Job item A: From the court opinion on negotiable notes, quote the passage that begins at the words "There is nothing in the record, as" and stops after "establishes the opposite.".
Job item B: List every person the court opinion on negotiable notes refers to by name in its sentences, leaving out names that occur only in case titles or book titles.

Document section:
——
Even under the Negotiable Instruments Law, LSA-R.S. 7:1 et seq., the circumstance that an instrument was stolen is no defense as against a bona fide holder for value. Tyler v. Whitney-Central Trust & Savings Bank, supra; Consolidated Ass’n of Planters of Louisiana v. Avegno, 28 La.Ann. 552.

As to the rights of one acquiring a negotiable instrument from one having the instrument in possession and under his control, the court, in Theard v. Gueringer, 115 La. 242, 38 So. 979, 980-981, made these appropriate observations:

“A person holding in his possession and under his control, before maturity, a promissory note made to the order of the maker, and indorsed by her, may be presumed, as between that person and the public, the owner of the same, or as agent with full power to dispose of it. If the party owning the note has intrusted it to an agent, he has created a trust by means of which fraud could be perpetrated. By placing the note in his hands, he has held out to the world that they could trust him, and thrown upon himself the burden of loss when they have acted on that inducement.
“The mere possession of a negotiable note payable to the order of the payee, and indorsed by him in blank, or of a negotiable note payable to bearer, is in itself sufficient evidence of his right to present it, and to demand payment of it. The payment to such person will always be valid unless he is known to have acquired possession wrongfully. Vol. 1, Daniel’s Negotiable Instruments (4th Ed.) §§ 573, 843, 844; Russell v. Longstaffe, 2 Douglass, 514; Bank [of Pittsburgh] v. Neal, 22 How. [96] 107, 16 L.Ed. 323; Davidson v. Lanier, 4 Wall. [447] 457, 18 L.Ed. 377; Angle v. [Northwestern Mutual] Insurance Co., 92 U.S. 330, 23 L.Ed. 556; Civ.Code La. art. 2145(1).
* * * * * *
“The rule that, where one of two innocent persons must suffer a loss, he who has so acted as to give occasion for the loss applies to this case. Mrs. Theard, in order to avoid the risk of fire, assumed the risk of theft by the custodian in whose possession and under whose control she placed the note. She herself placed it in Barnett’s hands. His original possession of it was lawful. ^ ^ ⅜

There is nothing in the record, as heretofore observed, establishing that plaintiff took the note in pledge in bad faith. The preponderance of the evidence establishes the opposite.

Nor is there any merit in any contention that, by the exercise of vigilance, plaintiff might have discovered that Guedry was without authority to pledge the note. In this regard, it was observed in McDonald v. Harkness, 146 La. 920, 84 So. 205, 208:

“There is nothing in the record going to show bad faith, or the want of good faith, in either Batchelor or Harkness. The circumstances at the time of the transfer, as described by the witnesses, are not such as to defeat Harkness’ title to the note, or deprive him of the right to have the same canceled. His title would not be defeated by proof that, with the exercise of active vigilance, he might have discovered the existence of the allegations made by plaintiff. It must be shown that he (Harkness) acted in bad faith; that he had knowledge, or closed his eyes to facts or circumstances which would carry knowledge, of a defective title in Albin Tompkins. 2 Parsons on Bills, 272, 279; Goodman v. Simonds, 20 How. 343, 15 L.Ed. 934; Bank of Pittsburgh v. Neal, 22 How. 96, 16 L.Ed. 323.”
——
Source material:
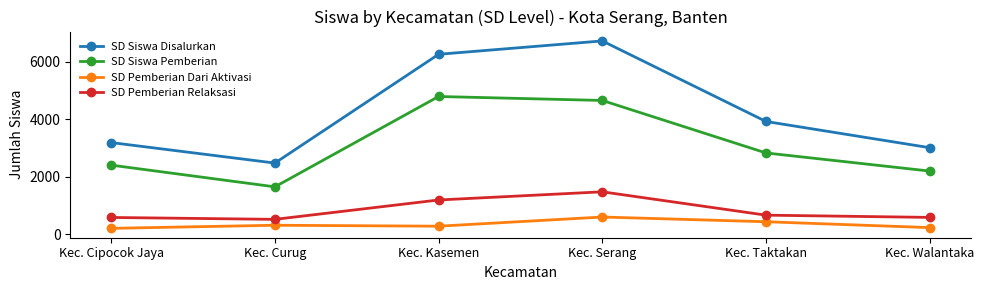

True or false: SD Pemberian Relaksasi and SD Siswa Pemberian cross at least once.

False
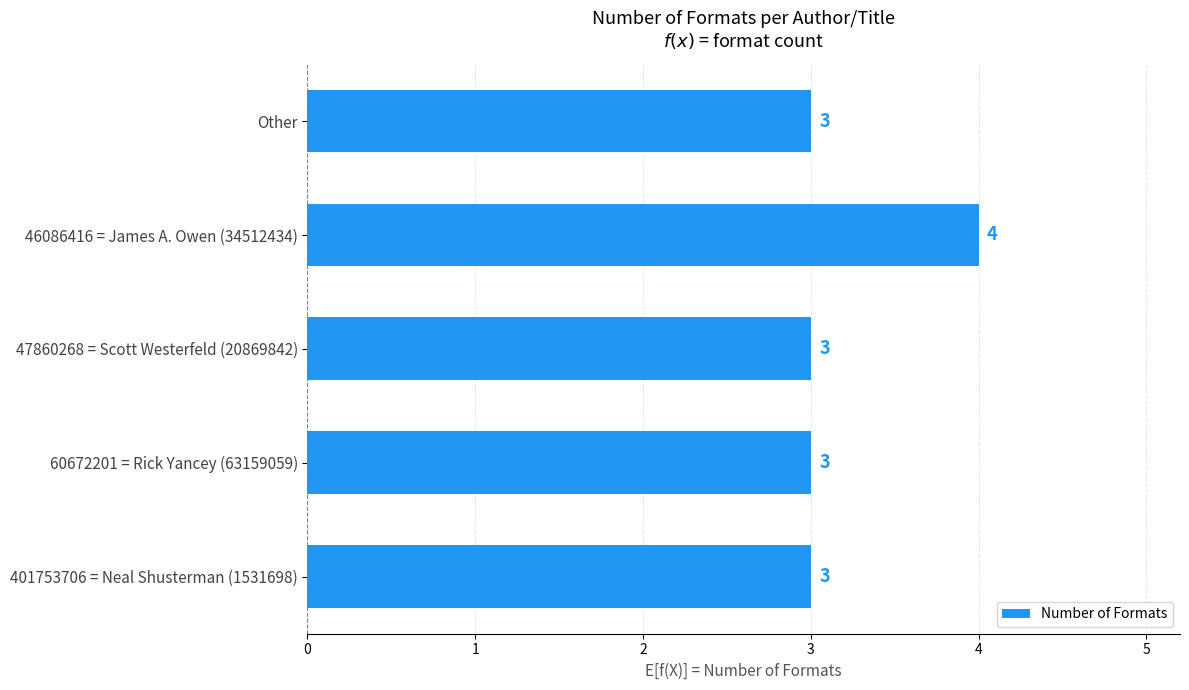

Reading bottom to top, transcribe all the data shown in this chart.

401753706 = Neal Shusterman (1531698)=3	60672201 = Rick Yancey (63159059)=3	47860268 = Scott Westerfeld (20869842)=3	46086416 = James A. Owen (34512434)=4	Other=3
——
Problem solution A:
There is nothing in the record, as heretofore observed, establishing that plaintiff took the note in pledge in bad faith. The preponderance of the evidence establishes the opposite.

Problem solution B:
Mrs. Theard
Barnett
Guedry
Batchelor
Harkness
Albin Tompkins